Il tempio di Bel era il cuore religioso di Palmira, dove si venerava la triade celeste: Bel, Yarhibol e Aglibol. Il Cielo, il Sole e la Luna. Il santuario, ancora ben conservato, aveva un ingresso monumentale e l’ampio cortile interno completamente lastricato. Due grandi nicchie rialzate, una sulla parete nord e una a sud, custodivano i simulacri delle divinità palmirene. All’entrata del tempio ci sono alcuni blocchi di pietra decorati. Su uno di essi è stato scolpito un bassorilievo che raffigura una processione: un dromedario porta un tabernacolo mentre delle figure femminili procedono velate. In epoca araba l’edificio sacro a Bel subì diverse trasformazioni.

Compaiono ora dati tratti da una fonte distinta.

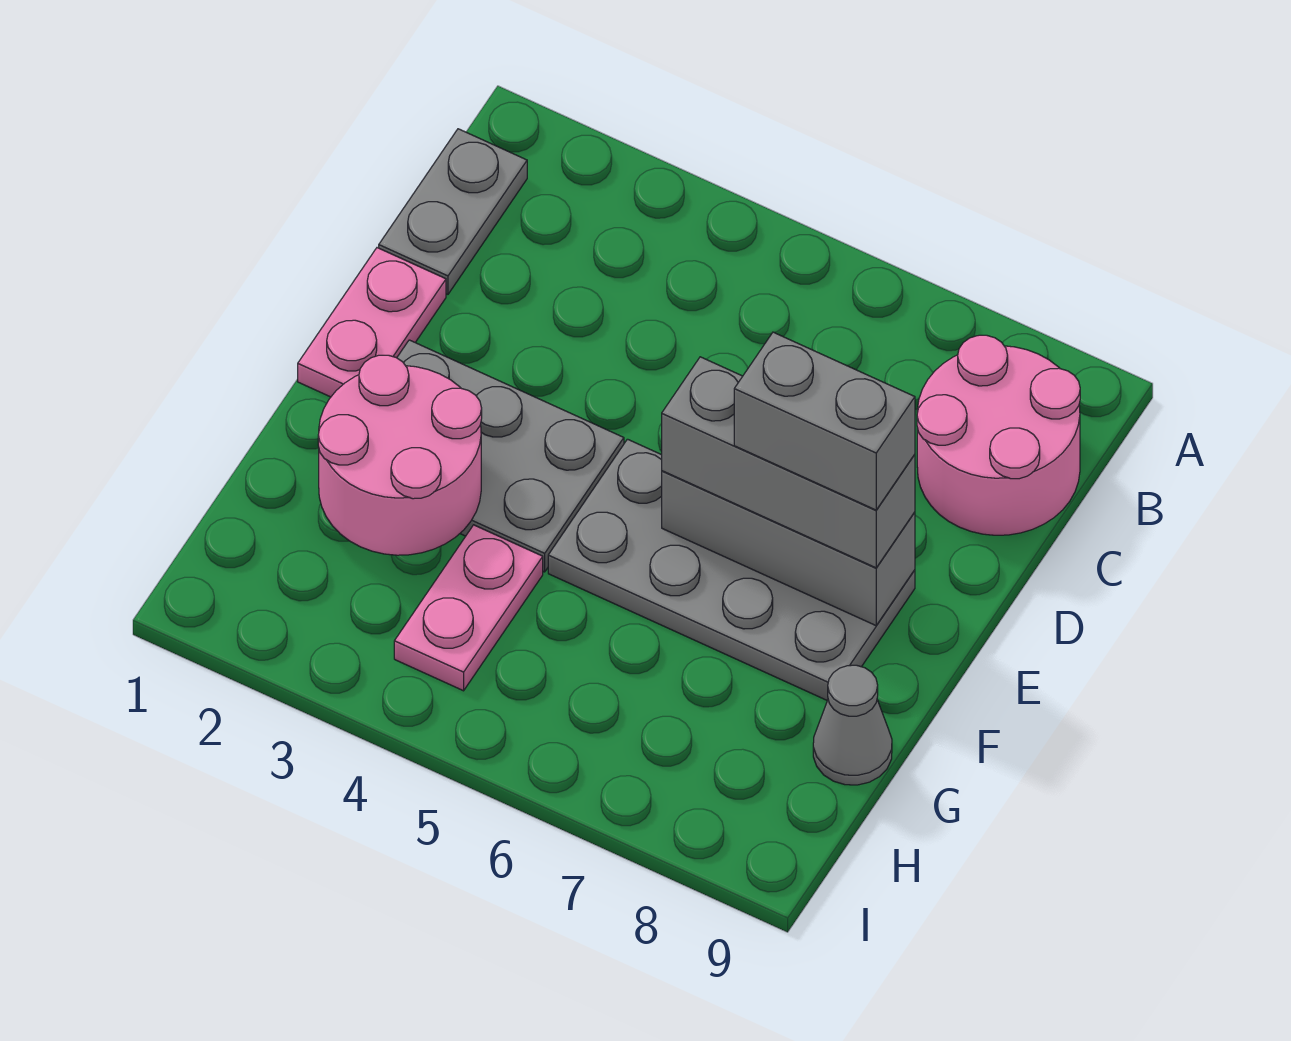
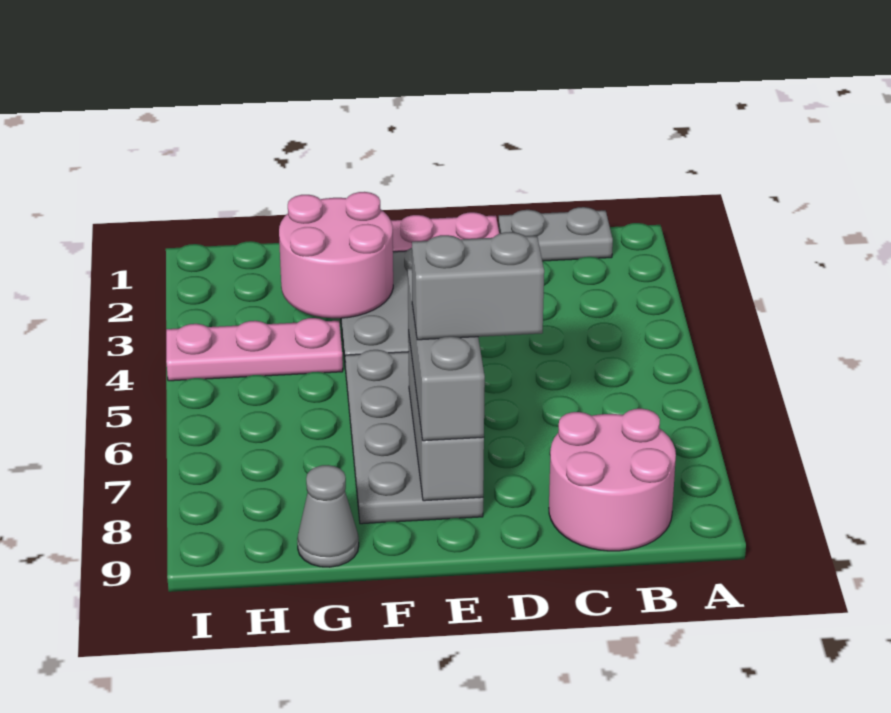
grey 1x2 brick [734,332,915,510] -> grey 1x2 brick turned to [412,232,544,340]
pink 1x2 plate [394,525,543,691] -> pink 1x3 plate [166,318,343,381]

Un piccolo museo raccoglie e custodisce opere recuperate dagli scavi archeologici. Testimonianze particolarmente suggestive e preziose dell’arte, della cultura e della vita quotidiana della metropoli siriana.
Come tutte le città importanti dell’impero romano, anche Palmira aveva uno stupendo teatro, a misura della sua popolazione e del suo splendore. L’intero monumento è ben conservato. Al tramonto del sole le pietre della scena, sebbene levigate dal tempo, diventano vive. Da un momento all’altro i fantasmi degli antichi attori, pronti per la recita, sembrano apparire sulla scena.
Tutta Palmira è un miraggio. Una serenità innaturale ammanta templi e rovine, piazze e terme. Il vento caldo del deserto continua a scivolare tra colonna e colonna.